## [ARTICLE]
- - - - -

Chez le pape François, c’est justement ce dynamisme qui retient son attention: l’idée que tout n’est pas immobile. Le pape argentin apprécie la pensée de Newman selon laquelle la vérité doit être sans cesse approfondie. On peut également souligner l’importance que Newman donne à la conscience personnelle de chacun: un thème que le pape François affectionnait particulièrement.

Léon XIV a-t-il aussi une histoire, une proximité avec Newman?
De par son nom, Léon XIV s’inscrit dans l’héritage de Léon XIII. Or c’est ce pape qui avait créé Newman cardinal à la fin de sa vie, posant un geste un peu à contre-courant. L’ancien prêtre anglican devenu catholique était alors mal vu par une partie des cardinaux et des hauts dignitaires, qui le trouvaient suspect.

Sa manière de faire de la théologie, critique et originale, dérangeait. Il ne pensait pas que le catholicisme devait être partout une copie conforme de Rome. Pour lui, on pouvait être profondément anglais et pleinement catholique sans imiter les formes italiennes de piété, comme certaines dévotions populaires.

- - - - -

## [CONSIGNES]
A. Recopiez les enregistrements depuis leur début jusqu'à la ligne contenant « building: (283, 147) », celle-ci comprise, en substituant « route » à « road » sans rien modifier d'autre.
B. Poursuivez le texte sur Newman et les papes à partir de sa dernière phrase.

- - - - -

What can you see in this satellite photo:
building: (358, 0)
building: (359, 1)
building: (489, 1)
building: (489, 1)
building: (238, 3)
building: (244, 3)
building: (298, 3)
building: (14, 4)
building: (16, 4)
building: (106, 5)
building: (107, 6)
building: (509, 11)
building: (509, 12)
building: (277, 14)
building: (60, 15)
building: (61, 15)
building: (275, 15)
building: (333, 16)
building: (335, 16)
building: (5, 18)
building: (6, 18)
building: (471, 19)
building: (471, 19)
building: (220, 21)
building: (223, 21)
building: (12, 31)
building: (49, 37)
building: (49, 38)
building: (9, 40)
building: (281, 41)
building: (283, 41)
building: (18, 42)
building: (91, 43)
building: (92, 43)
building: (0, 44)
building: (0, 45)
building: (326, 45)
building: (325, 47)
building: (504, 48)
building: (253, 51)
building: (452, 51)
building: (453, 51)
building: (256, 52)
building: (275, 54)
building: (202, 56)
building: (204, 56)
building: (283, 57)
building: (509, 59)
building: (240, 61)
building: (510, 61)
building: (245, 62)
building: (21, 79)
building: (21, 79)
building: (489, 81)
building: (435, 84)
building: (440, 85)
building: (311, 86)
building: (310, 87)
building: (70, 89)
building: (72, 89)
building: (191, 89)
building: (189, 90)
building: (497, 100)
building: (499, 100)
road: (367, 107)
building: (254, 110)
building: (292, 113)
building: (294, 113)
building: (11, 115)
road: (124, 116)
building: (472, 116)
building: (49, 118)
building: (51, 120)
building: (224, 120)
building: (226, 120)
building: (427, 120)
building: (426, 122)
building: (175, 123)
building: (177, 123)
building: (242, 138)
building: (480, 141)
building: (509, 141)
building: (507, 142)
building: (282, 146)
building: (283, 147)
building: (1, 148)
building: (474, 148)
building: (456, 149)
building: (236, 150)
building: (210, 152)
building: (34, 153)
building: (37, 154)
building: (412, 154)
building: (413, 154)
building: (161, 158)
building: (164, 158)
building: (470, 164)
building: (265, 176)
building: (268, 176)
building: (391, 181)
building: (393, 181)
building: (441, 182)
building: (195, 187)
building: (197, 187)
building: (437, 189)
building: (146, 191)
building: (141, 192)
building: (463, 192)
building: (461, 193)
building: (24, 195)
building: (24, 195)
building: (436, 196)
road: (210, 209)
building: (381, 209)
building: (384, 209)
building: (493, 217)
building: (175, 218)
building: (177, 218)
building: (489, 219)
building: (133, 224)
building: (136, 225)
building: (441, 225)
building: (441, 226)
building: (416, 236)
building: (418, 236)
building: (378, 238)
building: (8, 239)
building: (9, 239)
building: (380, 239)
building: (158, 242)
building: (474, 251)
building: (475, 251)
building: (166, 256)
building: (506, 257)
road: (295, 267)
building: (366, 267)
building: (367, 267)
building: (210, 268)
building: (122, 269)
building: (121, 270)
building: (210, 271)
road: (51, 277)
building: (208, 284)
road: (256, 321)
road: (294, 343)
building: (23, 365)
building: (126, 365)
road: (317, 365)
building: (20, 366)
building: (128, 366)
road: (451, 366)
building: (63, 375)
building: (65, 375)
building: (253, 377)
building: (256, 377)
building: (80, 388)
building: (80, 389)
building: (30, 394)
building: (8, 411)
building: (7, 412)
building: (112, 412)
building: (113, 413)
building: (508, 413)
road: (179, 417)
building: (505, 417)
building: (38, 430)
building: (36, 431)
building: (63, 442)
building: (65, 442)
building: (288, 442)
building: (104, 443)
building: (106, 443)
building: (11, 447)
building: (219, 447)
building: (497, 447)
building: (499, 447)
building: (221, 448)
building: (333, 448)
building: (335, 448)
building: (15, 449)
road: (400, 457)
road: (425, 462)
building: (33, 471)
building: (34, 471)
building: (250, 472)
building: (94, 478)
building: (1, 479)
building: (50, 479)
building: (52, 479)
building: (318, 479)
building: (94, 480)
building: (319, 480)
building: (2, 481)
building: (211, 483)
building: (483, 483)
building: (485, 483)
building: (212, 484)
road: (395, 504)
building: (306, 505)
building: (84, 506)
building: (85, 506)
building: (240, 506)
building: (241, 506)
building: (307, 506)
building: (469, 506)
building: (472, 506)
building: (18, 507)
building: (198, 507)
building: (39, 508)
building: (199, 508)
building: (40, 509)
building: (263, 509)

- - - - -

## [RÉPONSES]
A.
What can you see in this satellite photo:
building: (358, 0)
building: (359, 1)
building: (489, 1)
building: (489, 1)
building: (238, 3)
building: (244, 3)
building: (298, 3)
building: (14, 4)
building: (16, 4)
building: (106, 5)
building: (107, 6)
building: (509, 11)
building: (509, 12)
building: (277, 14)
building: (60, 15)
building: (61, 15)
building: (275, 15)
building: (333, 16)
building: (335, 16)
building: (5, 18)
building: (6, 18)
building: (471, 19)
building: (471, 19)
building: (220, 21)
building: (223, 21)
building: (12, 31)
building: (49, 37)
building: (49, 38)
building: (9, 40)
building: (281, 41)
building: (283, 41)
building: (18, 42)
building: (91, 43)
building: (92, 43)
building: (0, 44)
building: (0, 45)
building: (326, 45)
building: (325, 47)
building: (504, 48)
building: (253, 51)
building: (452, 51)
building: (453, 51)
building: (256, 52)
building: (275, 54)
building: (202, 56)
building: (204, 56)
building: (283, 57)
building: (509, 59)
building: (240, 61)
building: (510, 61)
building: (245, 62)
building: (21, 79)
building: (21, 79)
building: (489, 81)
building: (435, 84)
building: (440, 85)
building: (311, 86)
building: (310, 87)
building: (70, 89)
building: (72, 89)
building: (191, 89)
building: (189, 90)
building: (497, 100)
building: (499, 100)
route: (367, 107)
building: (254, 110)
building: (292, 113)
building: (294, 113)
building: (11, 115)
route: (124, 116)
building: (472, 116)
building: (49, 118)
building: (51, 120)
building: (224, 120)
building: (226, 120)
building: (427, 120)
building: (426, 122)
building: (175, 123)
building: (177, 123)
building: (242, 138)
building: (480, 141)
building: (509, 141)
building: (507, 142)
building: (282, 146)
building: (283, 147)

B.
«Déjà comme prêtre anglican, Newman s’était passionné pour les Pères de l’Église»

Pour ces raisons, certains se méfiaient de lui, doutant même qu’il fût vraiment devenu catholique. Mais Léon XIII l’appréciait profondément et parlait de lui avec affection comme «il mio cardinale».

Il existe aussi un autre lien avec Léon XIV: Newman était très marqué par les Pères de l’Église, notamment saint Augustin, et le nouveau pape, étant religieux augustin lui-même, partage cette affinité.

Quelle était l’approche de Newman envers saint Augustin?
Déjà comme prêtre anglican, Newman s’était passionné pour les Pères de l’Église. Leur lecture l’avait convaincu qu’il fallait réformer l’anglicanisme et le réorienter dans un sens plus «catholique». C’est dans cette perspective qu’il entreprend son grand ouvrage sur le développement du dogme. En étudiant les origines chrétiennes, il découvre que tout ce que l’Église catholique de son temps enseigne existait déjà en germe dans l’Église primitive: les semences étaient là, et elles ont simplement grandi.

«Newman est clairement une figure qui rapproche les Églises catholique et anglicane»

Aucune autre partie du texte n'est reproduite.